Sur le front de la solidarité internationale, les leaders du Parti socialiste européen demandent que des discussions s’ouvrent sur le «statut légal des réfugiés climatiques » et demandent davantage de solidarité financière et technologique AVC les pays du Sud. 

« Comme nous le savons tous, pour les pays en développement l’action climatique est particulièrement difficile, car ils n’ont pas toujours les ressources nécessaires pour y faire face » a rappelé Serguei Stanichev, le président du Parti socialiste européen. « En tant que socialistes, nous sommes convaincus que les pays avec la responsabilité historique la plus élevée, ces pays doivent apporter une contribution plus importante aux financements climatiques, c’est une question d’équité.

Dans le même registre, le texte recommande que « des banques de développement développent des feuilles de route en matière d’investissements climatiques qui excluent le soutien financier aux combustibles fossiles ».

Mécanisme de révision

Le document préconise de même un accord à Paris « dynamique incluant des mécanismes d’évaluation tous les cinq ans ». Les engagements doivent être universels et contraignants. Cela doit être assorti d’un suivi quinquennal, car tous les états qui s’engagent devront rendre des comptes » a martelé l’italien Gianni Pittella, président du groupe socialiste au Parlement européen. 

Les « propositions progressistes » souhaitent aussi que l’« UE augmente son objectif de réduction des gaz à effets de serre après la COP21 au-delà du niveau actuel de 40 % d’ici à 2030 comparé à 1990, ainsi que ses objectifs en termes d’énergie renouvelable et d’efficacité énergétique ».

« À nous de faire de la COP21 un succès », a lancé Manuel Valls devant l’assistance réunie à la Maison de la Chimie à Paris. « La lutte contre le changement climatique prend toute sa place dans le grand récit de la gauche et elle doit contribuer au renouvellement de notre pensée et de notre action. À nous de nous saisir de ces enjeux. »

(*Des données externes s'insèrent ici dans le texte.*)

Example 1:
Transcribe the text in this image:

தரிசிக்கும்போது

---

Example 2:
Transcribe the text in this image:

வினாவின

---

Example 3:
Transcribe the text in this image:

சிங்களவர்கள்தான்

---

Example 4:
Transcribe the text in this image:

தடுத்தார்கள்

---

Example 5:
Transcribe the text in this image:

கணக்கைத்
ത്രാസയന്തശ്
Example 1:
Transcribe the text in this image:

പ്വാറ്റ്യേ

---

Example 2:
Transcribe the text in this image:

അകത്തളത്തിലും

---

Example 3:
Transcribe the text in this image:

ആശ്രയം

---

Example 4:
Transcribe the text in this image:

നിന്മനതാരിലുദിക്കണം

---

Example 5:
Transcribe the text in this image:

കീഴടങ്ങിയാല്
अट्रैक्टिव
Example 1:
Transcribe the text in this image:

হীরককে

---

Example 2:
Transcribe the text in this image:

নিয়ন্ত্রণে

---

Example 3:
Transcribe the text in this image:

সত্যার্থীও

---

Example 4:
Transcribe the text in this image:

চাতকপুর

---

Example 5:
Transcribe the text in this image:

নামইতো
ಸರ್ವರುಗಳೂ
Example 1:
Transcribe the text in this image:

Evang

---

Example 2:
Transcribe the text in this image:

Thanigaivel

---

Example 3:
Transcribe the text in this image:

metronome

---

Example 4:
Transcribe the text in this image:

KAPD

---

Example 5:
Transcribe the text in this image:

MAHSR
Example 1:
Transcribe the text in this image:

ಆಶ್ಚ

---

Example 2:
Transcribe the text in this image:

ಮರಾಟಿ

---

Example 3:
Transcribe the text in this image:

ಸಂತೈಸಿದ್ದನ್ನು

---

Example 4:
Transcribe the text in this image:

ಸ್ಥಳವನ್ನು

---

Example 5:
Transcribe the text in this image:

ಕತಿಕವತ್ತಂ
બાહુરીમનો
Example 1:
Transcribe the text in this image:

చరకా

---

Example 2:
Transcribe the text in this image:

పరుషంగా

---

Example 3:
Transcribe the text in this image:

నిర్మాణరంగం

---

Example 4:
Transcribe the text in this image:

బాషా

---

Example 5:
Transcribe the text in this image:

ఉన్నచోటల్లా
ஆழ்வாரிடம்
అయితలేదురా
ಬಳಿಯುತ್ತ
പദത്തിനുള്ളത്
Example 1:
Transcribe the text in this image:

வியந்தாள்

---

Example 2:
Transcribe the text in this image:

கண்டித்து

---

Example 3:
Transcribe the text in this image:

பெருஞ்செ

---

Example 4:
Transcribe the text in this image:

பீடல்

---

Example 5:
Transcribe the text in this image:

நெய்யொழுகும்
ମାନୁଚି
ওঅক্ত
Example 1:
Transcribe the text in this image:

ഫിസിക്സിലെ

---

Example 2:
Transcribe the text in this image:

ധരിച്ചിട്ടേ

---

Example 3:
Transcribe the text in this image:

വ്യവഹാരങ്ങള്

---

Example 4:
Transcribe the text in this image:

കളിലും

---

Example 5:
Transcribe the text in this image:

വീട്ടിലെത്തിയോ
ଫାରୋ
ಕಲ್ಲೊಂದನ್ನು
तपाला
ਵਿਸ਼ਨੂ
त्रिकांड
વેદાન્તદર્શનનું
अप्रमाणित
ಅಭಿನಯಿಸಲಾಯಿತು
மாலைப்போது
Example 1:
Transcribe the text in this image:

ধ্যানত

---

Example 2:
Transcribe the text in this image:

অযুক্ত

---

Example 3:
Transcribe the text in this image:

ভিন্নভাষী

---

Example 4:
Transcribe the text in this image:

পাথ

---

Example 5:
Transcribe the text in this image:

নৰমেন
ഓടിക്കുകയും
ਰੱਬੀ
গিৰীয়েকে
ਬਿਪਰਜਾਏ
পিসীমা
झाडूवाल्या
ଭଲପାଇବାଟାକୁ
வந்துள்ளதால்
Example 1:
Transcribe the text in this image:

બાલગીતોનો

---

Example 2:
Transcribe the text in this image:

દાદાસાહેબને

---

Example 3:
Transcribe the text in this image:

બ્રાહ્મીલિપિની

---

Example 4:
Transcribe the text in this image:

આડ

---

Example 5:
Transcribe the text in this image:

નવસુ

« S’il faut une taxe sur les transactions financières pour financer notamment le Fonds vert des Nations unies, nous la soutiendrons », avait déclaré un peu auparavant Jean-Christophe Cambadélis. « Après tout, il n’est pas complètement absurde que la finance mondiale, qui pousse au profit et à l’exploitation sans limites des ressources limitées de notre planète, contribue un peu à son sauvetage. »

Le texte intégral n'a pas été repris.